Caroline Stride Trans 1 CH8    Duration: 6:00

CB:  That’s all right.  Number thirty-three (CS033)

Caroline:  This is grandad before he was married or – there on their caterpillar – or it might have been along the time they were married and I don’t think this picture was actually taken in the Forest.  I think he was ordered by the Forestry Commission at the time to move around and I think he went down to Dorset.  I think he was a caterpillar driver and he was hauling out timber as you can see.  The gentleman to the side at the front of the caterpillar, I’m sorry, I don’t know his name; I think he was a Dorset forest worker of the time so I don’t know who that was.  I suppose about the person on this caterpillar tractor was Grandad, I meant it’s Bert Stride, Albert Stride, of Denny Lodge, upholding Denny Lodge.

CB:  Okay, so number thirty-four (CS034)

Caroline:  This is a picture of Bert and Vera down at Denny Lodge, probably in the nineties, yeah, nineteen nineties, perhaps just after Grandad retired so it’s Vera and Bert Stride upholding Denny Lodge.

CB:  Lovely.  Thirty-five (CS035)

Caroline:  Again this is Bert Stride upholding Denny Lodge.
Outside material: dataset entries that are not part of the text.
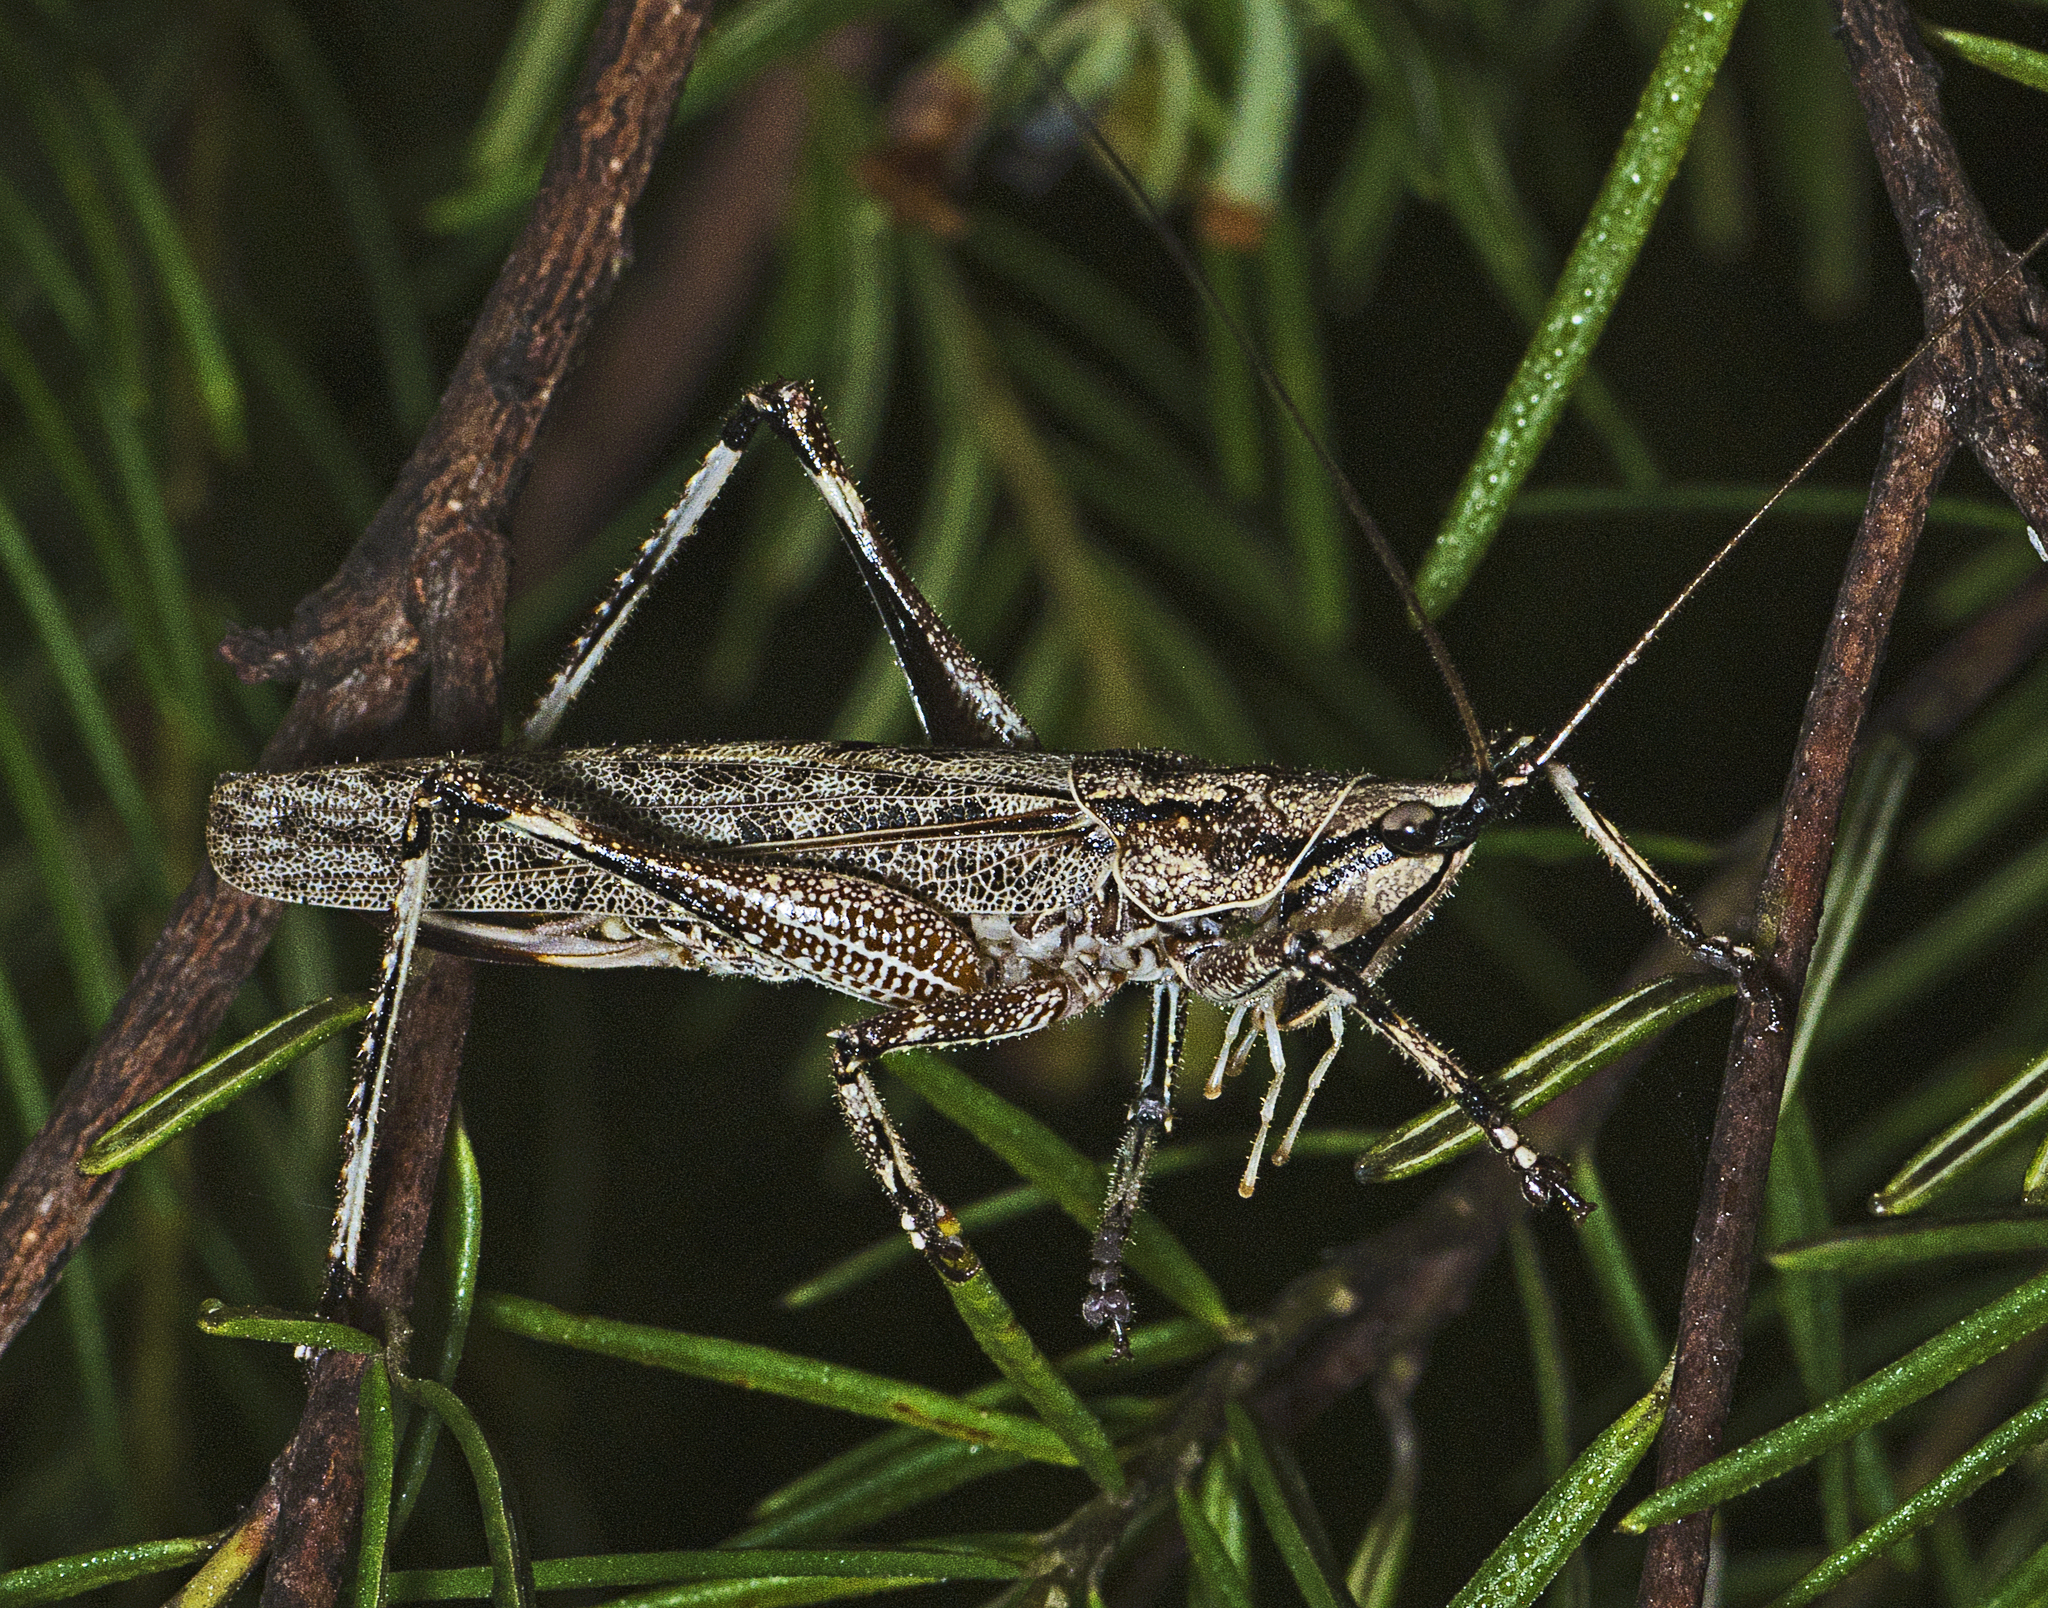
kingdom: Animalia
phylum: Arthropoda
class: Insecta
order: Orthoptera
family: Tettigoniidae
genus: Larifugagraecia
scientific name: Larifugagraecia cornuta
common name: Spine-headed nicsara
He’s always since a small child has had a love for pigs and I’ve got knowledge of him being you know a pig keeper with his grand parents at Brook Bushes at Brook and that’s followed him all through his life so he’s never happier than when he’s out looking after a sow and a litter of pigs or producing, or bringing on a young store pig for bacon.  In his later life he’s been very active in his retirement and in the right month – when there’s a ‘r’ in the month, he will be smoking bacon (Laughter) So, he enjoys the whole process of producing right through to eating it off his plate.

CB:  Okay, thirty-six (CS036)

Image discussed in text

Caroline:  Now this is a picture of Bert Stride’s relations at Brook Bushes at Brook near Bramshaw and it is his gran and grandad who brought him up from quite an early age.  Sadly, Bert Stride didn’t have the best of starts because his mother died soon after he was born, and his very early life he was in foster homes in care and he had a very sad time; but his gran and grandad came to the rescue and he has always got very kind words and good word about his gran and grandad Triggs, who were his mother’s mother and father. And they looked after him like their own child right through.

CB:  So which of these ..(indistinct)

Caroline:  The gentleman who is holding the horse’s head is grandad Triggs; and the lady to the far left of the picture is Grandma Triggs.

CB:  Okay. That’s lovely.

Caroline:  And she was a Judd. 

(CS037)

Caroline:  This is a picture of our family at Bolderwood when the boys were growing up, so to the left of the picture is Robert, our other son stood by me, Caroline; and on the pony is Philip and Richard, my husband and then to the right of the picture it is Andrew. The pony was Tiger Lily and she was a wonderful pony that stayed in and around the holding a lot of the time and the boys used to spend – have many happy days riding her or messing around with her out; sort of started their love of the New Forest pony…

CB:  Was she a Rushmoor?

Caroline:  No, she wasn’t.  We bought her because somebody at Burley – There was a link with John Booth at the time, his wife [information redacted] and Mrs Kidd, her mother, were residents of Burley at the time and this pony was a young pony – Tiger Lily was a young pony who was a companion and the old pony had died and they then wanted to get rid of the companion pony, so we bought her as a two year old, she was just such a nice-natured pony – she was chestnut – just such a nice-natured pony that the children just messed about with her a lot.  She’d been handled, always looking for human company it seemed so yeah, they pottered around and…yeah

CB:  Lovely.  And when do you think this was?

Caroline:  It was probably about …. six there….so I think the early nineties.